[AIM OF THE EXERCISE] Tally the lines below that contain the string "true". Reply with the number alone.

Stored entries:
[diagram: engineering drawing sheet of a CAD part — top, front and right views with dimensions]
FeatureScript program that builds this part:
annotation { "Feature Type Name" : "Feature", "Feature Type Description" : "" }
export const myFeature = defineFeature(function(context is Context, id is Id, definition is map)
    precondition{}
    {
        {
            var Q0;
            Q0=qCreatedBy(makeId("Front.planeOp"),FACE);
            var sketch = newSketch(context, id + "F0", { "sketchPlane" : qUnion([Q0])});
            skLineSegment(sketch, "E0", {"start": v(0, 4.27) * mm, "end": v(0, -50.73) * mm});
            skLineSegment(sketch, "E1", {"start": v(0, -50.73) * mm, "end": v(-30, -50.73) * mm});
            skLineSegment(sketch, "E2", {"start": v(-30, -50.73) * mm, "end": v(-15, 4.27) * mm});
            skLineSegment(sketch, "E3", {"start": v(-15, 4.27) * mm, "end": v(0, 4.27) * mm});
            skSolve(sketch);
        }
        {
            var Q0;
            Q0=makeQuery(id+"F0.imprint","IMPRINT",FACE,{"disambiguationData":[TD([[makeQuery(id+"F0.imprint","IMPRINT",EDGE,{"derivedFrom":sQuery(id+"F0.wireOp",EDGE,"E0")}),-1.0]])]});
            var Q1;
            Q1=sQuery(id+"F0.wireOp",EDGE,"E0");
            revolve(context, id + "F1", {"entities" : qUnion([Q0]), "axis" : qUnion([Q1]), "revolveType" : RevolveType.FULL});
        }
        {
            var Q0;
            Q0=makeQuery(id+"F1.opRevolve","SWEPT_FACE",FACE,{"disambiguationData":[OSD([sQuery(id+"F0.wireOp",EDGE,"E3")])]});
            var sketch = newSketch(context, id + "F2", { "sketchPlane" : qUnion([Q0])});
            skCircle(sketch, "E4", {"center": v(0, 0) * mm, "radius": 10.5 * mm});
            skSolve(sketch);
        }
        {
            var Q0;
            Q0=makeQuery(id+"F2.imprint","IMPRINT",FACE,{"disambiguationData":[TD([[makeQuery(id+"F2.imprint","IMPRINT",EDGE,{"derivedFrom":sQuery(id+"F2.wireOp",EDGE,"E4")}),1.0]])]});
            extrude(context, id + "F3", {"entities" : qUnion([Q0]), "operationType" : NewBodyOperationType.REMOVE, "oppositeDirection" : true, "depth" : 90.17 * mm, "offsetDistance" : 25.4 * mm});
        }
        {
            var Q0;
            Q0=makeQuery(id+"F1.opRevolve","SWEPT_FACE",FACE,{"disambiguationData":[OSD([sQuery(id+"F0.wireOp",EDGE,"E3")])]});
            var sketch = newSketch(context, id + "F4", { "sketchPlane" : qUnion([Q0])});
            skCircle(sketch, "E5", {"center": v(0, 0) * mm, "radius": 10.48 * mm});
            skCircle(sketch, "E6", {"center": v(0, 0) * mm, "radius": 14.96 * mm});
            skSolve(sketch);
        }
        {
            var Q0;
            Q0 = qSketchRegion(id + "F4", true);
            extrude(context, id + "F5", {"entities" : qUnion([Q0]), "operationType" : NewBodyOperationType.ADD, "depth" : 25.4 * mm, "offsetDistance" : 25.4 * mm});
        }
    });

[ANSWER IN FULL] 2